Adhere to the routine preventive foot care advised by your doctor.
Monitor blood glucose, HbA1c (at least twice yearly in patients with stable glycaemic control; quarterly in patients not meeting treatment goals or with therapy change), volume status (e.g. blood pressure, haematocrit, electrolytes). Obtain renal function at baseline and periodically during therapy. Assess for signs of diabetic ketoacidosis, volume depletion, UTI, and genital mycotic infections. Confirm diagnosis of ketoacidosis by directly measuring blood ketones and arterial pH.
Increased risk of hypoglycaemia with insulin and insulin secretagogues (e.g. sulfonylureas); when combined with empagliflozin, a lower dose of insulin or insulin secretagogue may be required. May increase the risk of volume depletion, dehydration, and hypotension with diuretics (e.g. thiazide, loop diuretics).
May cause a positive result for urine glucose tests. May interfere with 1,5-anhydroglucitol (1,5-AG) assay.

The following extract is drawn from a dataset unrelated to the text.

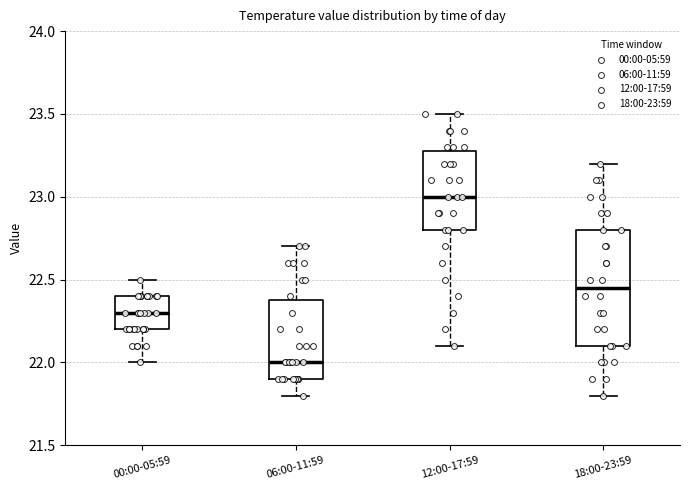

Which box has the lowest median line?

06:00-11:59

Description: Mechanism of Action: Empagliflozin is a potent, selective, and reversible inhibitor of sodium-glucose co-transporter 2 (SGLT2), the main site of filtered glucose reabsorption in the renal proximal convoluted tubules. Inhibition of SGLT2 reduces renal reabsorption of filtered glucose and lowers the renal threshold for glucose resulting in increased urinary glucose excretion, thereby decreasing plasma glucose concentration. Pharmacokinetics: Absorption: Rapidly absorbed from the gastrointestinal tract. Time to peak plasma concentration: Approx 1.5 hours. Distribution: Volume of distribution: 73.8 L. Plasma protein binding: Approx 86%. Metabolism: Metabolised primarily via glucuronidation by uridine diphosphate glucuronosyltransferases UGT2B7, UGT1A3, UGT1A8, and UGT1A9 to minor metabolites. Excretion: Via urine (54.4%; 50% as unchanged drug); faeces (41.2%, mainly as unchanged drug). Apparent terminal elimination half-life: 12.4 hours.
A10BK03 - empagliflozin ; Belongs to the class of sodium-glucose co-transporter 2 (SGLT2) inhibitors. Used in the treatment of diabetes.